You'll next want to look at the hypervisors you're using, or could potentially use moving forward. More than half of data centers use multiple hypervisors, so you'll want to take this into account. When choosing NSX, you must choose between the VMware-only NSX for vSphere, or the multi-hypervisor version, VMware NSX-MH, which uses a VMware-proprietary distribution of Open vSwitch (OVS). Additionally, at the time of this writing, NSX-MH is being phased out. The two products are not compatible, and the features vary greatly between the two. Additionally, you'll want to consider licensing costs and future licensing model changes that may occur.
You'll next want to consider what the business objective/requirement is for NSX. Are you looking for an SDN solution to speed up deployment of new applications and services, the ability to move to cloud computing models, or the ability to move to agile software deployment models? If so, NSX may not be the right tool, because it focuses on only the VM-to-VM traffic pattern, with no ability to move traffic between VMs on different physical devices.
Security capabilities
If your goal is to tighten security and move beyond legacy perimeter-based defense postures, then NSX may be a solid choice for virtual traffic. This is especially true if you've chosen to standardize 100% on the VMware hypervisor and are (or intend to be) a 100% VMware-based virtualization environment. In this case, NSX offers segmentation abilities within the hypervisor by providing basic semi-stateful firewall capabilities within the virtual environment.
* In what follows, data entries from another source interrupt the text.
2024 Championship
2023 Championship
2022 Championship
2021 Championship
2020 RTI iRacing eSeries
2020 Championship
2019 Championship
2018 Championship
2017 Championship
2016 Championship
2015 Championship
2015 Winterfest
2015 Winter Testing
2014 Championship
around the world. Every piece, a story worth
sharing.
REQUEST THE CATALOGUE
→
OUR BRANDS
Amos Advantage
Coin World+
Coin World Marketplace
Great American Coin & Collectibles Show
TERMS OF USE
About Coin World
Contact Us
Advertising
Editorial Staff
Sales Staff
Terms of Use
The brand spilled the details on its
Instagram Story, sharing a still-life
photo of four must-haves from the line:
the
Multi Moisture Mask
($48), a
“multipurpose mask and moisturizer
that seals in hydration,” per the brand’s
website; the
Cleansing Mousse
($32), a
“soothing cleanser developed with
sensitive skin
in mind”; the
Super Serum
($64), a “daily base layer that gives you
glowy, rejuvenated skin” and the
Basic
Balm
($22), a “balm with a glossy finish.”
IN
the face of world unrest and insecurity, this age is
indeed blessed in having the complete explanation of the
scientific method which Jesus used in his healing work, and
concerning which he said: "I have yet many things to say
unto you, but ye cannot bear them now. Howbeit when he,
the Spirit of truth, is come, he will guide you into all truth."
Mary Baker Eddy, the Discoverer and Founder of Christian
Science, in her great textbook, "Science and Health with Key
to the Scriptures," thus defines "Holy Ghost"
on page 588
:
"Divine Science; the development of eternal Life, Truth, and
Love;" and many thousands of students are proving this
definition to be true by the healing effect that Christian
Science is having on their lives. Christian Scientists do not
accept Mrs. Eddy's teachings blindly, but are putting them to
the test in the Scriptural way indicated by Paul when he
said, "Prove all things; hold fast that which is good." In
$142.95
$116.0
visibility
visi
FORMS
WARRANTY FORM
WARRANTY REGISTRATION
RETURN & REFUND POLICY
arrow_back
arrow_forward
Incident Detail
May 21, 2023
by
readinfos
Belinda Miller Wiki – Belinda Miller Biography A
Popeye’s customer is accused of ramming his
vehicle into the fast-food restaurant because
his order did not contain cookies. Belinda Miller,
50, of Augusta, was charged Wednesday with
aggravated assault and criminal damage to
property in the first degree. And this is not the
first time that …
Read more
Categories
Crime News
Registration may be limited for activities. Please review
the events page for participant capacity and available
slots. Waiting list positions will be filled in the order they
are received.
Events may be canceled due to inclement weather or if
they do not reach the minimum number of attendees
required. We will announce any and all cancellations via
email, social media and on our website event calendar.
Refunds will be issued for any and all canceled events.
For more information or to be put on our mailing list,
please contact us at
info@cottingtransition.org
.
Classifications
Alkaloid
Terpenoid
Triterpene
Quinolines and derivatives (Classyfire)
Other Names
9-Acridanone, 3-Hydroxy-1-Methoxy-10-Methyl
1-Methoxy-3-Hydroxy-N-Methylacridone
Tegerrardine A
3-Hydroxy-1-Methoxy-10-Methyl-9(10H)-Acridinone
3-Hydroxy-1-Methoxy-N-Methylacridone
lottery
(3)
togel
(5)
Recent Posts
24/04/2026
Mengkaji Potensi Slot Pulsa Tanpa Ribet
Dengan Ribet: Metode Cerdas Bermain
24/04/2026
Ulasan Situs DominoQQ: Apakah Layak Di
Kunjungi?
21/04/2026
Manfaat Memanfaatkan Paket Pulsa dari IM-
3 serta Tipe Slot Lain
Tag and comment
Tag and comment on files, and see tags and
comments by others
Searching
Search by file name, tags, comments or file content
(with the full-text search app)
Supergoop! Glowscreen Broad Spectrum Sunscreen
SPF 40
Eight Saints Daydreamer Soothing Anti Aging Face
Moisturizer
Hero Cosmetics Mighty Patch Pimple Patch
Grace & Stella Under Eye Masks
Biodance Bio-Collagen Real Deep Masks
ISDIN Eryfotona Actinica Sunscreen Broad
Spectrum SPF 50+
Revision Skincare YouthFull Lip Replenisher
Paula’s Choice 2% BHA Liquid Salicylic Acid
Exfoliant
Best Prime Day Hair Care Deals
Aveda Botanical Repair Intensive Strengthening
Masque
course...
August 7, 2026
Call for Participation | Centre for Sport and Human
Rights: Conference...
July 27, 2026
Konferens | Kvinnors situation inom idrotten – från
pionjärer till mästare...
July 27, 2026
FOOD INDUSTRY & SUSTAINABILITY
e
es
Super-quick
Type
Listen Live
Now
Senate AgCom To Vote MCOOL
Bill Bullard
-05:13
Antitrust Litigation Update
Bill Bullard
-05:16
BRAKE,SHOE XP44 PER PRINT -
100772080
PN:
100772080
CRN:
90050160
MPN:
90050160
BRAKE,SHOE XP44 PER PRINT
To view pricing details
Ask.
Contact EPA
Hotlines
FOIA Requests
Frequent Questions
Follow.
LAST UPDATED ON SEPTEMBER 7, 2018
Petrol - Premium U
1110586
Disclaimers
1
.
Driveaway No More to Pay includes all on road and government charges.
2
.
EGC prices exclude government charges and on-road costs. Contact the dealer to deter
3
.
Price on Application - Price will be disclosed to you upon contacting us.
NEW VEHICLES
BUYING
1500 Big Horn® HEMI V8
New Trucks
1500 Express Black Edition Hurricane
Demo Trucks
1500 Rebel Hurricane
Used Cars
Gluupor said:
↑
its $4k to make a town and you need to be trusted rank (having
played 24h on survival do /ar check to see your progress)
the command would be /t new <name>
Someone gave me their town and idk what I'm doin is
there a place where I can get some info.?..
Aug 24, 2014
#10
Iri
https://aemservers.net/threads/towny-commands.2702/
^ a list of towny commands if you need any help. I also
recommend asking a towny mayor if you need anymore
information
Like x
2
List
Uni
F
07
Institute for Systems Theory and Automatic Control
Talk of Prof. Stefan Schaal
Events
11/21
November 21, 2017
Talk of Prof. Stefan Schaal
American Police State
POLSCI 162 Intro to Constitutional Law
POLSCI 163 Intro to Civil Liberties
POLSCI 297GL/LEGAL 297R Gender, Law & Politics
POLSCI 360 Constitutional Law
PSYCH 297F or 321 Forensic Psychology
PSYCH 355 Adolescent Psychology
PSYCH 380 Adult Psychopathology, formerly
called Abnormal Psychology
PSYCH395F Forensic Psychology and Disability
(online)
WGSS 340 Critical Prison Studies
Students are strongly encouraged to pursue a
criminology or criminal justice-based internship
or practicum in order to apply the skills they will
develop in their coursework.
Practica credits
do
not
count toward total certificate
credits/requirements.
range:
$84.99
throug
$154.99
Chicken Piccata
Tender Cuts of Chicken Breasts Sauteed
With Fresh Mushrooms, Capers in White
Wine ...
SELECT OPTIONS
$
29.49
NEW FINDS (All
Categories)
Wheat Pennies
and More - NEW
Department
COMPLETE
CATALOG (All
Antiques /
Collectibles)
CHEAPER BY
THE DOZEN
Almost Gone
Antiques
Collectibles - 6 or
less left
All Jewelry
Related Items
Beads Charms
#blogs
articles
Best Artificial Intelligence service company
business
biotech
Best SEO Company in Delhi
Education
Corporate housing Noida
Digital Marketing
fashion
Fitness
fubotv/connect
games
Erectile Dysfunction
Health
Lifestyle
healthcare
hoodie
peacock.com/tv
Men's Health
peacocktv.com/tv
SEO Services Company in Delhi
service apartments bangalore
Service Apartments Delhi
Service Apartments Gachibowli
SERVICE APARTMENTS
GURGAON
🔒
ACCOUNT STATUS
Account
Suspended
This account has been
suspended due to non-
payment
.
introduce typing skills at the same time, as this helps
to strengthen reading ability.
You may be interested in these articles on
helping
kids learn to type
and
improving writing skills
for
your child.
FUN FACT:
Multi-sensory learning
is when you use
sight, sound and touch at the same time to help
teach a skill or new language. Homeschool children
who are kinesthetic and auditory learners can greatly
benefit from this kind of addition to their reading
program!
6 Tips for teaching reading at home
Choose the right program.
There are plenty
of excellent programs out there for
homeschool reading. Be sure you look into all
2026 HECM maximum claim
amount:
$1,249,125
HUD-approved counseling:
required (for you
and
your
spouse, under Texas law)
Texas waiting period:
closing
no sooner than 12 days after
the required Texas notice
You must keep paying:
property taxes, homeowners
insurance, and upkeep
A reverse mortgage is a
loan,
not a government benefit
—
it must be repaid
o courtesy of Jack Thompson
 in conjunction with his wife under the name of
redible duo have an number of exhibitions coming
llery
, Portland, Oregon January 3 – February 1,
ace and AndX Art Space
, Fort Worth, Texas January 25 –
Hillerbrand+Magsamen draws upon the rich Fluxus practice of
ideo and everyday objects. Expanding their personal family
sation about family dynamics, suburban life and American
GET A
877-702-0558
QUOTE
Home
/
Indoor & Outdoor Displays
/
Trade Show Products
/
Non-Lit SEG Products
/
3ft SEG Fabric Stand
It's important to remember that even in this second scenario you'll need to have a separate set of security tools for physical environments. Even 100% VMware virtualized environments need security for vMotion, hypervisor management, IP storage ports, NSX management, gateway servers, and BUM (broadcast, unknown unicast, and multicast) appliances that are run as physical servers, etc. You’ll also still utilize perimeter security, typically consisting of physical appliances that do not tie into NSX solutions.